-- Data for this exercise follows --
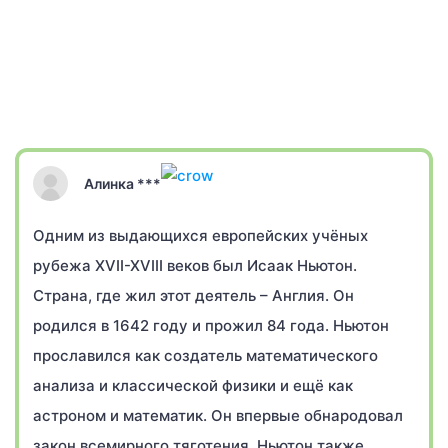
Алинка ***
Одним из выдающихся европейских учёных
рубежа XVII-XVIII веков был Исаак Ньютон.
Страна, где жил этот деятель – Англия. Он
родился в 1642 году и прожил 84 года. Ньютон
прославился как создатель математического
анализа и классической физики и ещё как
астроном и математик. Он впервые обнародовал
закон всемирного тяготения. Ньютон также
-- Data for this exercise concluded --
### Exercise brief
A single figure is required: the number of lines in the data where the word "Ньютон" occurs.

### Task result
3